Here well l weene, when as these rimes be red

With misregard, that some rash witted wight,

Whose looser thought will lightly be misled,

These gentle Ladies will misdeeme too light,

For thus conversing with this noble Knight

(IV/viii/29/663)

Now it is the reader who is in danger of being overpowered by Slander: she is not operating directly on us since she remains inside the text where she can vilify only her guests. But it is as though her powers—we know from the ultimate picture of the Blatant Beaste, as well as from his biography, how supremely sensitive Spenser was himself to this “vice” and its effects—seeped out of the text and into its reading, giving us the same bad thoughts she allegorically encourages in her fellow characters. Now the reader becomes the allegorical level and is woven into a new and unique episode whose function is to show and prove the dangers of malicious gossip. To be sure, the reader necessarily assumes the burden and the responsibility of interpretation far more self-consciously in allegory than in other, more homogeneous kinds of texts. But he or she cannot break out of the reifications of personification and is driven fatefully in the direction of the ethical binary and its subforms (as in the gender-oriented reading I have proposed above).

That Spenser’s text—if not Spenser himself—is ultimately aware of this structural restriction is perhaps best demonstrated by its final form.
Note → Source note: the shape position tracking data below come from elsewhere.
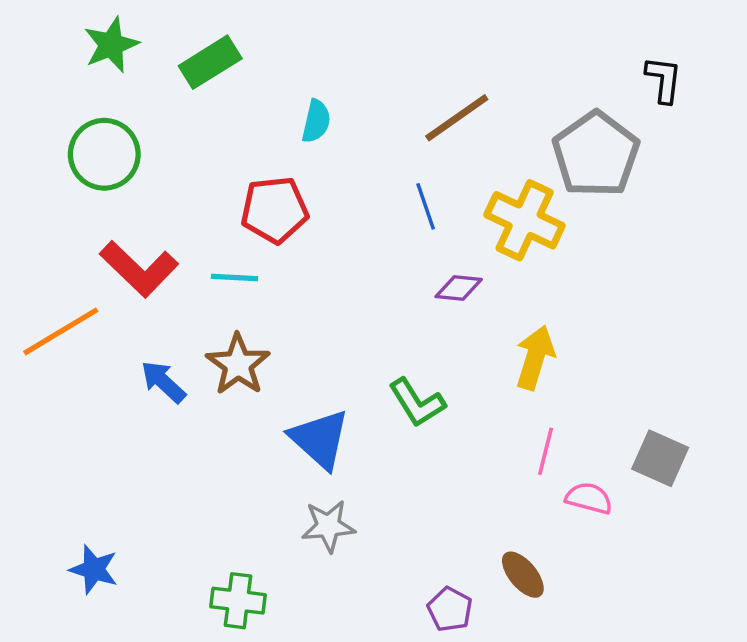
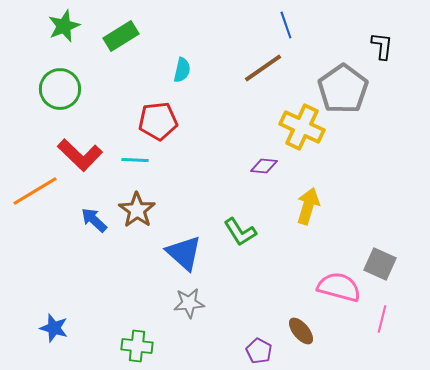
blue line: (426, 206) -> (286, 25), moved
pink line: (545, 451) -> (382, 319), moved
pink semicircle: (589, 498) -> (339, 287), size x1.6

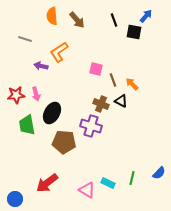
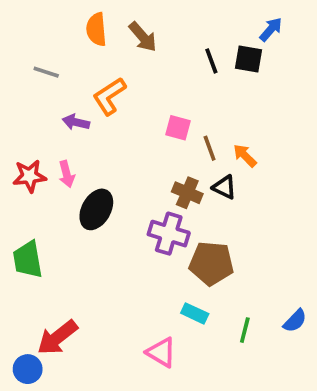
black line: (114, 20) -> (211, 61), moved
green trapezoid: (27, 125) -> (28, 260), moved
brown pentagon: (64, 142) -> (211, 263), moved
red arrow: (47, 183) -> (57, 338), moved
cyan rectangle: (108, 183) -> (195, 313), moved

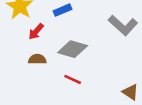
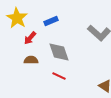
gray diamond: (73, 49) -> (59, 52), turned 55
For the poet, facing an early death at the age of forty-nine, unrewarded for his services either poetic or political, and confronting the immense and unfinished plan he has unwisely set himself, at that point leaps into a new space in the two final “Mutabilitie” cantos, in order, as it were, to place himself at once on the missing anagogical level and to reach the dimension of History itself, where, in that age-old pessimism that runs from Heraclitus to the Benjaminian baroque, he identifies the movement of human events with the meaningless cycles of natural history, as personified by the demi-goddess or Titanesse whose name he has inscribed above this final allegory.

There thus reappears here a familiar dialectic of the maximal and the minimal: the infinite time of history revealing itself as somehow inseparable from the perpetual present, the miniature and obsessive gaze, of the closed Spenserian stanza, which faithfully immobilizes movement forward in time, in history, in narrative, into a harmonious and decorative stasis.